La primera llamada de urgencia se recibió a las 0.18 locales y se trasladaron 210 bomberos al lugar del incendio, que pudo ser controlado hacia las 02.00 horas, y estaba totalmente extinguido dos horas después.
Muchos murieron asfixiados
Aparentemente el fuego se inició en el hueco de la escalera entre la tercera y la sexta planta del edificio -la séptima estaba tapiada-, lo que impidió la huida de muchos ocupantes en los pisos superiores, señaló un portavoz de los bomberos. Muchos de los muertos perecieron por asfixia. En cuanto a los heridos, una veintena ha tenido que ser hospitalizada, dos de ellos en estado grave.
Respecto a las causas, los bomberos insisten en que todavía se desconocen. Diversas fuentes aludieron al gran número de personas que vivían en cada piso -debido a la falta de espacio algunos cocinaban en los dormitorios- y a la abundancia de cables eléctricos en malas condiciones y no protegidos.
Un centenar de las personas evacuadas fue acogido en un gimnasio del barrio, de forma simultánea a la creación de una célula psicológica para atender a los familiares de las víctimas.

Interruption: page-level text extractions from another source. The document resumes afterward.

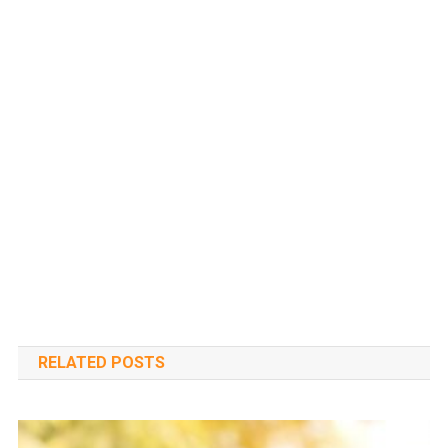
RELATED POSTS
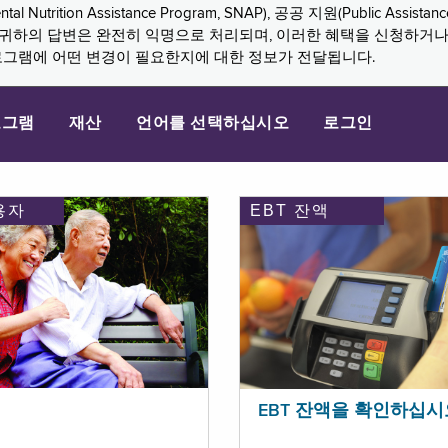
n Assistance Program, SNAP), 공공 지원(Public Assistance, 
다. 귀하의 답변은 완전히 익명으로 처리되며, 이러한 혜택을 신청하거
로그램에 어떤 변경이 필요한지에 대한 정보가 전달됩니다.
로그램
재산
언어를 선택하십시오
로그인
용자
EBT 잔액
EBT 잔액을 확인하십시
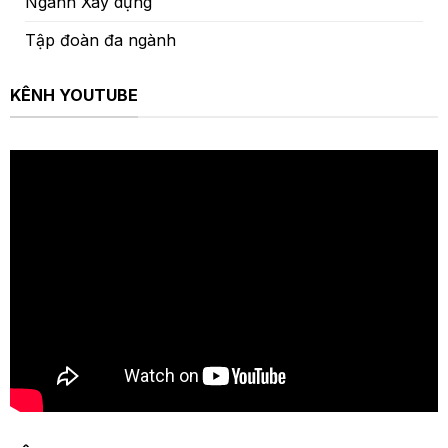
Ngành Xây dựng
Tập đoàn đa ngành
KÊNH YOUTUBE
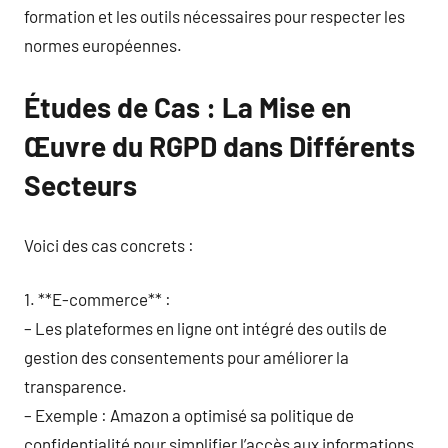
formation et les outils nécessaires pour respecter les
normes européennes.
Études de Cas : La Mise en
Œuvre du RGPD dans Différents
Secteurs
Voici des cas concrets :
1. **E-commerce** :
– Les plateformes en ligne ont intégré des outils de
gestion des consentements pour améliorer la
transparence.
– Exemple : Amazon a optimisé sa politique de
confidentialité pour simplifier l’accès aux informations.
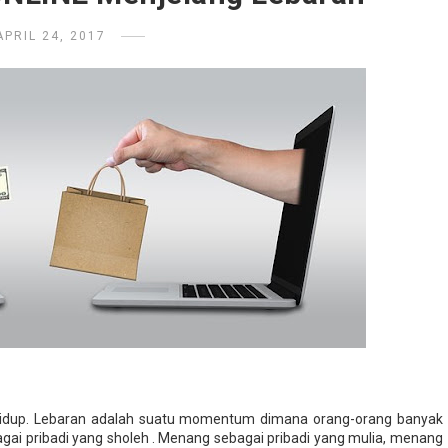
APRIL 24, 2017
 hidup. Lebaran adalah suatu momentum dimana orang-orang banyak
ai pribadi yang sholeh . Menang sebagai pribadi yang mulia, menang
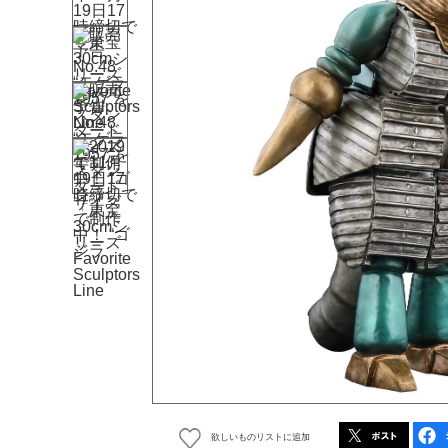
欲しいものリストに追加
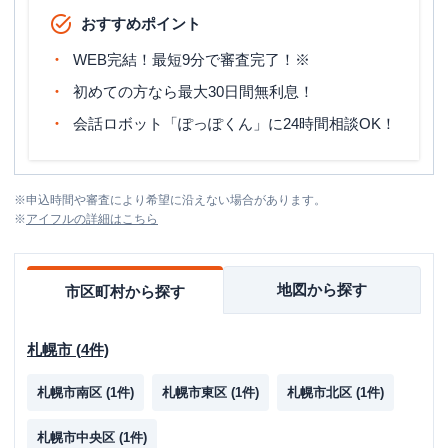
おすすめポイント
WEB完結！最短9分で審査完了！※
初めての方なら最大30日間無利息！
会話ロボット「ぽっぽくん」に24時間相談OK！
※
申込時間や審査により希望に沿えない場合があります。
※
アイフル
の詳細はこちら
地図から探す
市区町村から探す
札幌市
(
4
件)
札幌市南区
(
1
件)
札幌市東区
(
1
件)
札幌市北区
(
1
件)
札幌市中央区
(
1
件)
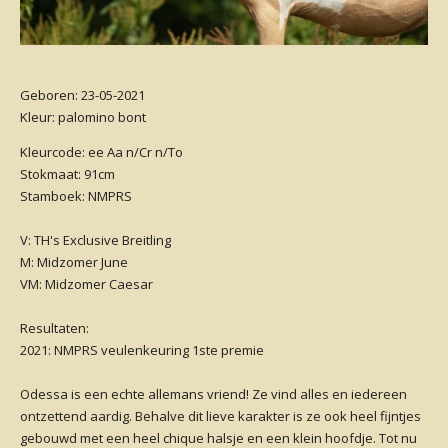
Geboren: 23-05-2021
Kleur: palomino bont
Kleurcode: ee Aa n/Cr n/To
Stokmaat: 91cm
Stamboek: NMPRS
V: TH's Exclusive Breitling
M: Midzomer June
VM: Midzomer Caesar
Resultaten:
2021: NMPRS veulenkeuring 1ste premie
Odessa is een echte allemans vriend! Ze vind alles en iedereen
ontzettend aardig. Behalve dit lieve karakter is ze ook heel fijntjes
gebouwd met een heel chique halsje en een klein hoofdje. Tot nu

Además, en una cafetería cercana al lugar del suceso se ha improvisado un centro de auxilio en el que los especialistas están ayudando a las personas que han resultado heridas.
El presidente francés, Jacques Chirac, ha expreado su “profunda compasión y la de toda la nación” a las víctimas del incendio, una “horrorosa catástrofe que enluta a toda Francia”.

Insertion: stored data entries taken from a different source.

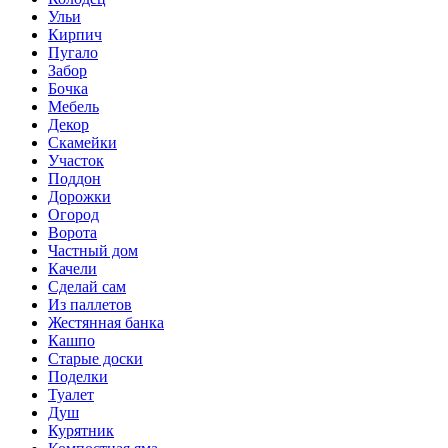
Ульи
Кирпич
Пугало
Забор
Бочка
Мебель
Декор
Скамейки
Участок
Поддон
Дорожки
Огород
Ворота
Частный дом
Качели
Сделай сам
Из паллетов
Жестянная банка
Кашпо
Старые доски
Поделки
Туалет
Душ
Курятник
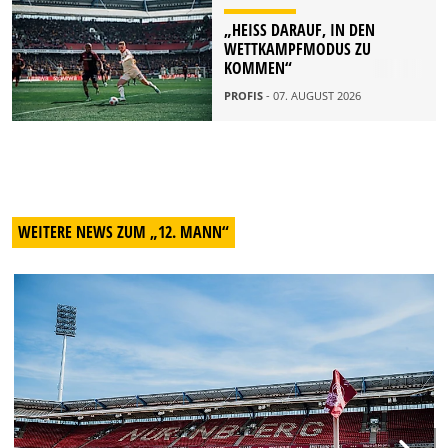
„HEISS DARAUF, IN DEN W
ETTKAMPFMODUS ZU K
OMMEN“
PROFIS
- 07. AUGUST 2026
WEITERE NEWS ZUM „12. MANN“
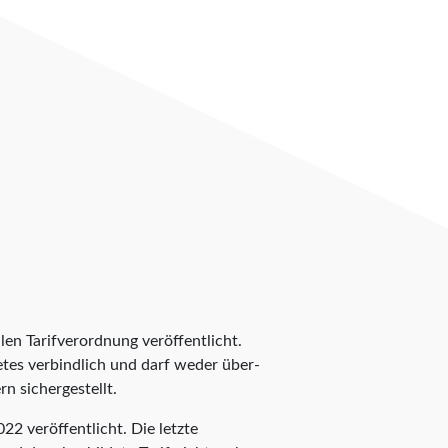
len Tarifverordnung veröffentlicht.
ietes verbindlich und darf weder über-
n sichergestellt.
2 veröffentlicht. Die letzte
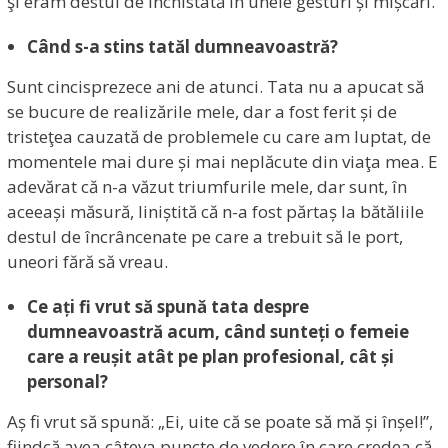
şi eram destul de închistată în unele gesturi și mișcări.
Când s-a stins tatăl dumneavoastră?
Sunt cincisprezece ani de atunci. Tata nu a apucat să
se bucure de realizările mele, dar a fost ferit și de
tristeţea cauzată de problemele cu care am luptat, de
momentele mai dure și mai neplăcute din viaţa mea. E
adevărat că n-a văzut triumfurile mele, dar sunt, în
aceeași măsură, liniștită că n-a fost părtaș la bătăliile
destul de încrâncenate pe care a trebuit să le port,
uneori fără să vreau.
Ce ați fi vrut să spună tata despre
dumneavoastră acum, când sunteți o femeie
care a reușit atât pe plan profesional, cât și
personal?
Aș fi vrut să spună: „Ei, uite că se poate să mă și înșel!”,
fiindcă avea câteva puncte de vedere în care credea că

El ministro del Interior, Nicolas Sarkozy, se desplazó al lugar del siniestro, al igual que varios responsables de la Fiscalía de París y del Ayuntamiento de la ciudad.
Inmueble en malas condiciones
La brigada criminal de la policía se encarga de la investigación del incendio en este edificio de comienzos del siglo XX del que el alcalde del distrito XIII, Serge Blisco, reconoció que estaba en un estado “mediocre”, pero que no había sido declarado insalubre.

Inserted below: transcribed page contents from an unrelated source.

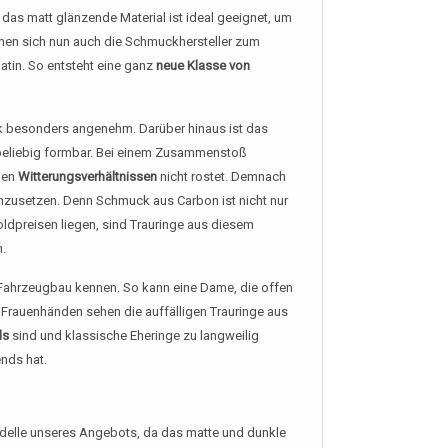
das matt glänzende Material ist ideal geeignet, um
hen sich nun auch die Schmuckhersteller zum
atin. So entsteht eine ganz
neue Klasse von
ik besonders angenehm. Darüber hinaus ist das
e beliebig formbar. Bei einem Zusammenstoß
igen
Witterungsverhältnissen
nicht rostet. Demnach
nzusetzen. Denn Schmuck aus Carbon ist nicht nur
Goldpreisen liegen, sind Trauringe aus diesem
n.
 Fahrzeugbau kennen. So kann eine Dame, die offen
 Frauenhänden sehen die auffälligen Trauringe aus
ds
sind und klassische Eheringe zu langweilig
ends hat.
Modelle unseres Angebots, da das matte und dunkle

Bomberos trabajando en las labores de extinción. (Foto: AFP)
Algunos vecinos dijeron que las escaleras, de madera, vibraban al utilizarlas, había ratas y la última planta se encontraba tapiada.
Por estos motivos, Sarkozy ha encargado al prefecto de París una relación de “todos los edificios que pueden presentar una situación de peligro en términos de incendio y de sobreocupación”.
El ministro señaló que va a estudiar con el Ayuntamiento el cierre de ese tipo de edificios y el realojo de sus ocupantes porque hay que “evitar estos dramas absolutamente”, aunque admitió la “dificultad” porque hay “un montón de gente, algunos que no tienen papeles, que se amontonan en París y no hay condiciones para alojarlos”.
“Nadie quiso realojarlos”
El presidente de la entidad France Euro Habitat, Jacques Oudot, vinculada a una de las asociaciones benéficas que alojaba en el edificio siniestrado a las familias que vivían allí, señaló que estaba prevista la ejecución de obras de acondicionamiento, pero que nadie había querido alojar a los ocupantes.
“Había que hacer obras de fondo y para eso era necesaria la evacuación de una parte de las familias” pero “nadie quiso realojar” a los ocupantes y “los poderes públicos nos respondieron que había escasez de viviendas”. El responsable de la gestión se quejó de que “la opción para esas familias era eso o la calle” e insistió en que todas eran inquilinas de pleno derecho.
En abril, al menos 20 personas fallecieron, entre ellas 10 niños, y más de 60 resultaron heridas por un violento incendio que se desató en un hotel parisino situado en el centro de la capital gala.
Entre las víctimas del fuego se encontraban ciudadanos de nacionalidad francesa, senegalesa, portuguesa, marfileña, estadounidense, ucraniana y tunecina.